Which lines in the records below mention the word "estimation"? Copy each one out.

[RECORDS SHOWN Boundary: Start]

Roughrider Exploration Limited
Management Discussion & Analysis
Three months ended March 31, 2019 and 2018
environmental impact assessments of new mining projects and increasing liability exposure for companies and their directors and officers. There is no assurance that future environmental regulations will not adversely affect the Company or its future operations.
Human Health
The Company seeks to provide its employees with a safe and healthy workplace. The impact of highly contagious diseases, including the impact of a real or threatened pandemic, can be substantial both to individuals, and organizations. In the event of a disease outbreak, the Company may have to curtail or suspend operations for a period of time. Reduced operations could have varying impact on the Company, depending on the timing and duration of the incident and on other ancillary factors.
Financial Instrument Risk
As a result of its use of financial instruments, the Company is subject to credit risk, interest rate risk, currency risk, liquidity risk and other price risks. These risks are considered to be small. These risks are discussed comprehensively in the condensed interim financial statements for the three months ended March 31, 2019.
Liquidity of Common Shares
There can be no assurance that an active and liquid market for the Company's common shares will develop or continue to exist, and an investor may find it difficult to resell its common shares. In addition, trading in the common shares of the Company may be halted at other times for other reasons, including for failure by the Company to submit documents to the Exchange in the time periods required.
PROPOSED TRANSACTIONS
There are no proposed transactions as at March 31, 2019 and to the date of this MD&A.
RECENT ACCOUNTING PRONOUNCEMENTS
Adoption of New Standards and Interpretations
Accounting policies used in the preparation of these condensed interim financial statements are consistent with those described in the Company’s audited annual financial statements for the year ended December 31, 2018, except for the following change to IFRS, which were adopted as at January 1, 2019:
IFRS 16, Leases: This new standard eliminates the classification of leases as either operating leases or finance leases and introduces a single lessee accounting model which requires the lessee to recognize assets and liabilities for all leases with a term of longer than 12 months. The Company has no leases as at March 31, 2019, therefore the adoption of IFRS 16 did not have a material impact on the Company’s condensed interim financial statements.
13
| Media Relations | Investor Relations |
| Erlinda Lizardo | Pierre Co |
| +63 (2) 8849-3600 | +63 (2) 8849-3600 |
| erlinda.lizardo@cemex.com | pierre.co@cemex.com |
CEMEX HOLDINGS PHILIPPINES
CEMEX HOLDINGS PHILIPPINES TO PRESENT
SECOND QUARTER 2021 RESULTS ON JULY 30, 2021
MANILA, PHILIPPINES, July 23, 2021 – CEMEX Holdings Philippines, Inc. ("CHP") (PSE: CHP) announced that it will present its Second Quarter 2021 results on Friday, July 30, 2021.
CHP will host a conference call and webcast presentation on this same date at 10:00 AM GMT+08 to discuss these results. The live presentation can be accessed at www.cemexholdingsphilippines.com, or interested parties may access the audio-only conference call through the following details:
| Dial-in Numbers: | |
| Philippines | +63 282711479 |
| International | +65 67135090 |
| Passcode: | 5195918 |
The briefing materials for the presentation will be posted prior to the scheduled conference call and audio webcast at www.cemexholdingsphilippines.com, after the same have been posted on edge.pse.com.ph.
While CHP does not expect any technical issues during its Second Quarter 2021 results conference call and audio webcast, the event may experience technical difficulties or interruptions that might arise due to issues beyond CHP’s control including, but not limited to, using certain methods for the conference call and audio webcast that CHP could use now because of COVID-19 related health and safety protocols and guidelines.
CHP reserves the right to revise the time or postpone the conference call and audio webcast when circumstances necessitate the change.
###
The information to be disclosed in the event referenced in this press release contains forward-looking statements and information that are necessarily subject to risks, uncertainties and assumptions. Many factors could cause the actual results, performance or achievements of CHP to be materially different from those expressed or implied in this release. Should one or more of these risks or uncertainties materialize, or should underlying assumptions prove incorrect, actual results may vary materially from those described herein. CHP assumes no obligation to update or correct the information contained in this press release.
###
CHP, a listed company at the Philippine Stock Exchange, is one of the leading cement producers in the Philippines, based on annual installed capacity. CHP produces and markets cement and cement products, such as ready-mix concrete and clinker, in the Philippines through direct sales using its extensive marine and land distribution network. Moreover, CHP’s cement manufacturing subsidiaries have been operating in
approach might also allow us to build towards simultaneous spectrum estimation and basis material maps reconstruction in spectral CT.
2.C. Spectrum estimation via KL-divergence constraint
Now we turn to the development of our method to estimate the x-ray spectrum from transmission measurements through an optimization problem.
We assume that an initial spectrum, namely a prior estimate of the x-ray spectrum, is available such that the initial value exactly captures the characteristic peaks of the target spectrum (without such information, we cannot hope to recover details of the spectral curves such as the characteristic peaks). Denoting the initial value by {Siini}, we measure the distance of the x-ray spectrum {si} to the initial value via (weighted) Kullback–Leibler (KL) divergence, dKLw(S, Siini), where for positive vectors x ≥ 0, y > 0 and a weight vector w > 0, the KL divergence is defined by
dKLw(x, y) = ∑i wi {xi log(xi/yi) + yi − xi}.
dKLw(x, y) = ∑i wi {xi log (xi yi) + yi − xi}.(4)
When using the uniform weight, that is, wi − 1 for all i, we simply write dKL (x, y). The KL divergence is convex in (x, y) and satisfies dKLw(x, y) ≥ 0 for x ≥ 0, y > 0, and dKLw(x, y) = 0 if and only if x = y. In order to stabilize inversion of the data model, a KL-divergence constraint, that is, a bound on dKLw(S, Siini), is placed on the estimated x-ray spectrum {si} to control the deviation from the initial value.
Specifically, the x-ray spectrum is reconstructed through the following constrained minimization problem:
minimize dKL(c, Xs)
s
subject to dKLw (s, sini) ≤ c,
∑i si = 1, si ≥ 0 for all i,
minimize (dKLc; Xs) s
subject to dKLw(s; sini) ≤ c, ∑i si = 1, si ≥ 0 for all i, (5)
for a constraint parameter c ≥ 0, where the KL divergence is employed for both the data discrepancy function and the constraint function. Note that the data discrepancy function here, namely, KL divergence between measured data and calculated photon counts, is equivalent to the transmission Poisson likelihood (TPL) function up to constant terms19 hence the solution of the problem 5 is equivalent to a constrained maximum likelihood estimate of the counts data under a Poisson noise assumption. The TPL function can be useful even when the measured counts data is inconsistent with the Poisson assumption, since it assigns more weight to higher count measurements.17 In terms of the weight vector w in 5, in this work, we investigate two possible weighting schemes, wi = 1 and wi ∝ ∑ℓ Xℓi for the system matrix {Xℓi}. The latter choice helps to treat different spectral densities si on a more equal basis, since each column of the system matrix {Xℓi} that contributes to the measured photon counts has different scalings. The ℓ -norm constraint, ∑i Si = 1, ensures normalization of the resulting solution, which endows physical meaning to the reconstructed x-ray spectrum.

[RECORDS SHOWN Boundary: End]

- [SOLUTION FOR THIS EXERCISE]
approach might also allow us to build towards simultaneous spectrum estimation and basis material maps reconstruction in spectral CT.
2.C. Spectrum estimation via KL-divergence constraint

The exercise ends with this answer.